Go through the records, and copy each line in which the string "Expected" is present.

[Records drawn from a dataset]
· · · ·

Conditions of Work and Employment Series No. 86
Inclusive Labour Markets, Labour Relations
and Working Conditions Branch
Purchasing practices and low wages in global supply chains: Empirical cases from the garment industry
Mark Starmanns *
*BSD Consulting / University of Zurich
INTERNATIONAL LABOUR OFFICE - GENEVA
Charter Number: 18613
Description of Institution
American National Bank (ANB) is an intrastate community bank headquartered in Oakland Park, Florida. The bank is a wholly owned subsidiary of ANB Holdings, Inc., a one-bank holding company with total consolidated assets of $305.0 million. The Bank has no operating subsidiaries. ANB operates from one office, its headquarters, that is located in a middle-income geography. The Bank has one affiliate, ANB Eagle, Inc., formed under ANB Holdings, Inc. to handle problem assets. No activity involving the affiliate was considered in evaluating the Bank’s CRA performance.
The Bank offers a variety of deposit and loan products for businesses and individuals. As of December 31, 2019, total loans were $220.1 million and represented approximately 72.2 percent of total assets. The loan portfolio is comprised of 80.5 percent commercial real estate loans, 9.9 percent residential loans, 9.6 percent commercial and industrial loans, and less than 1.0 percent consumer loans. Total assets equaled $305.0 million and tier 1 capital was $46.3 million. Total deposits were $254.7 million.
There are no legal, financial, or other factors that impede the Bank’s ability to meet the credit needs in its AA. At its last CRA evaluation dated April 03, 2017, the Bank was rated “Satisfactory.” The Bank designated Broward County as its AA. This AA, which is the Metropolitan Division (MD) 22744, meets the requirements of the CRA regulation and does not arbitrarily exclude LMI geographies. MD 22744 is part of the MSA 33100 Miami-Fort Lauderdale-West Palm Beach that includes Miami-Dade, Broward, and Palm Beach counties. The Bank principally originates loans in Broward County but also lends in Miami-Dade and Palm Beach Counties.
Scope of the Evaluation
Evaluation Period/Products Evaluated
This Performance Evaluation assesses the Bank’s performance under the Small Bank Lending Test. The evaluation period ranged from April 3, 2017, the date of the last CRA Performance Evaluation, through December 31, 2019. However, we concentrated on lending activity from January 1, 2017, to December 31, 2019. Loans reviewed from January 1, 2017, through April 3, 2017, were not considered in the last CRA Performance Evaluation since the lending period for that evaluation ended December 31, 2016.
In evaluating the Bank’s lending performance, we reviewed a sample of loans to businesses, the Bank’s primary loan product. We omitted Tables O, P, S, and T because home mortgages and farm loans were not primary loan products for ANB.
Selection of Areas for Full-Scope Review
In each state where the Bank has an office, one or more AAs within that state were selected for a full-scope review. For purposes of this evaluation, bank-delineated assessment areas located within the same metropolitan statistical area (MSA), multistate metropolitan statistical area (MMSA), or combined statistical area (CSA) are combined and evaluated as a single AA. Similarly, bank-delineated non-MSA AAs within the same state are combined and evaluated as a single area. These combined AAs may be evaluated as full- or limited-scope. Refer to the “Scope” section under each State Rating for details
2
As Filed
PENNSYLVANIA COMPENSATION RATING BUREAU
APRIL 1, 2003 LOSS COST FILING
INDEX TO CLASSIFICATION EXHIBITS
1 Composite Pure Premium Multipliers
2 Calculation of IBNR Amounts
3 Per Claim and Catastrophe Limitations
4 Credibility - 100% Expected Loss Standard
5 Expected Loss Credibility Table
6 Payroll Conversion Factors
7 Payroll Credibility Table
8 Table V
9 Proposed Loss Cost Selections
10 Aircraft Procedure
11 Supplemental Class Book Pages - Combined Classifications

· · · ·

PROBLEM SOLUTION
4 Credibility - 100% Expected Loss Standard
5 Expected Loss Credibility Table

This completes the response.